Task inputs START

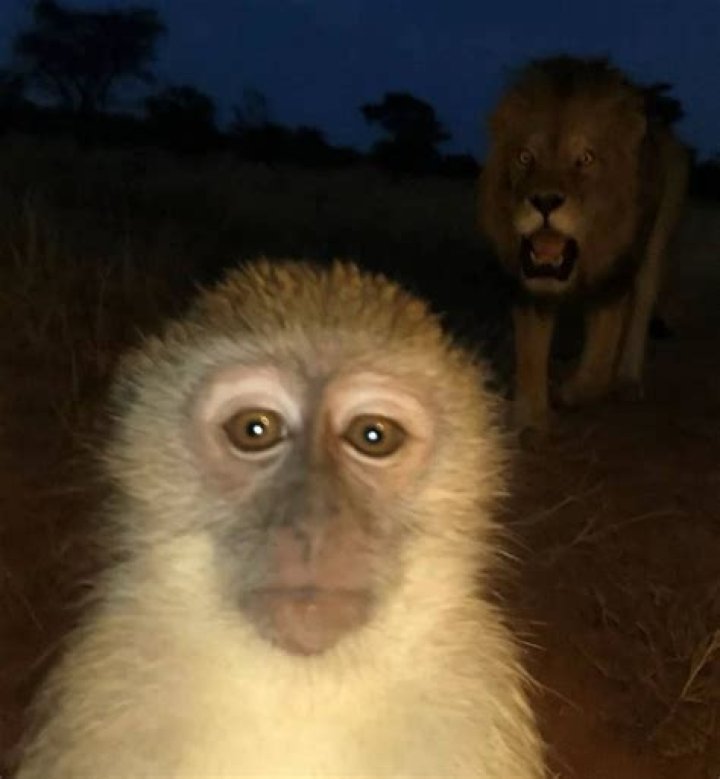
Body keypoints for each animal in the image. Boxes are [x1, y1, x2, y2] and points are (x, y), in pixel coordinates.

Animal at [479, 56, 689, 433]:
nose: (545, 201)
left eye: (585, 158)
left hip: (656, 243)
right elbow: (530, 356)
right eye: (525, 157)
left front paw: (569, 392)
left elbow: (597, 368)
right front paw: (529, 418)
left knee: (641, 307)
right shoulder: (529, 285)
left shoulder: (614, 279)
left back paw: (628, 380)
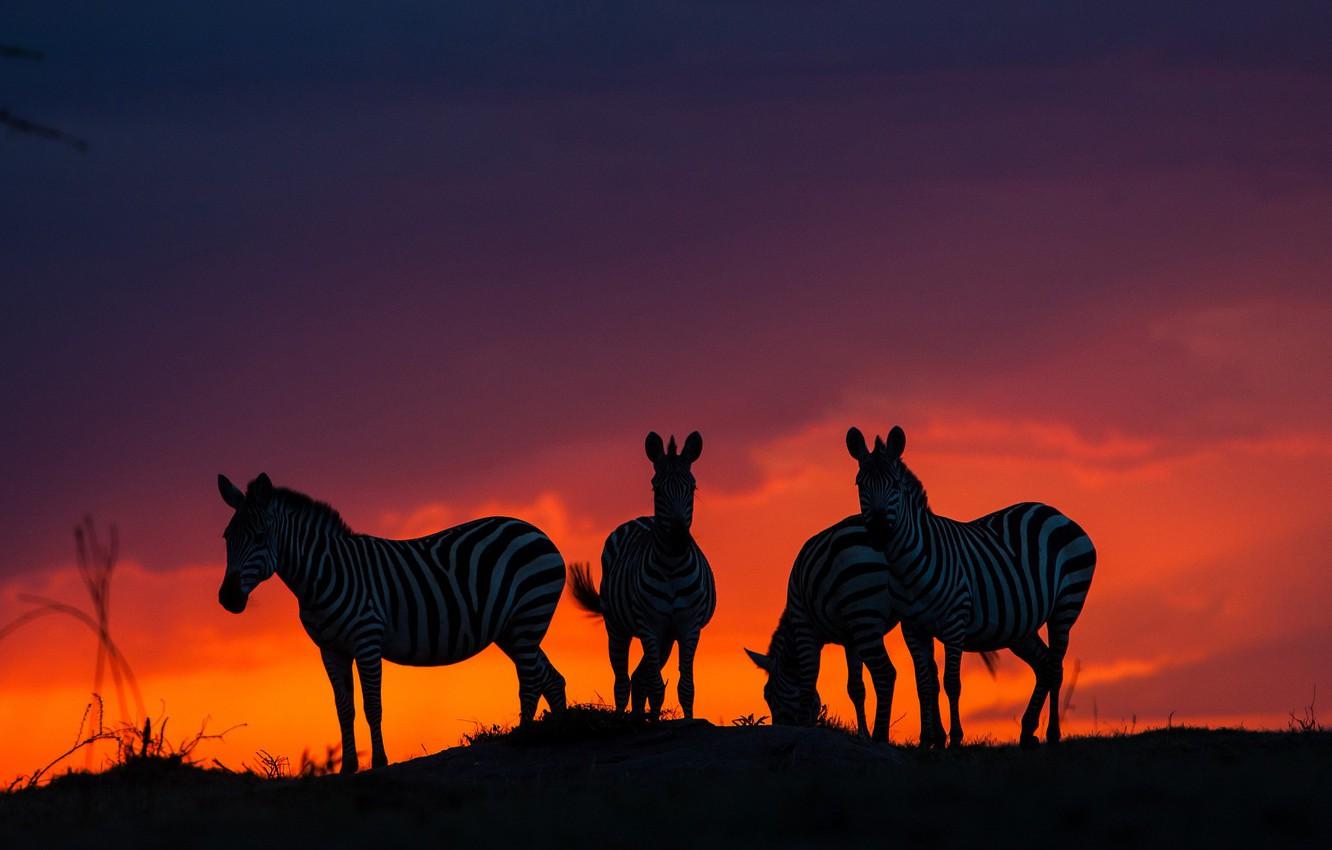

Task inputs END

The problem:
Could you output all the entries above exactly as written, leaving out the pictures?

Completed exercise:
Body keypoints for each animal in the image. Boxes are [x1, y1, x2, y2] and points are (x, y), in pixel coordinates.

Animal at [479, 56, 689, 433]:
nose: (545, 201)
left eye: (585, 158)
left hip: (656, 243)
right elbow: (530, 356)
right eye: (525, 157)
left front paw: (569, 392)
left elbow: (597, 368)
right front paw: (529, 418)
left knee: (641, 307)
right shoulder: (529, 285)
left shoulder: (614, 279)
left back paw: (628, 380)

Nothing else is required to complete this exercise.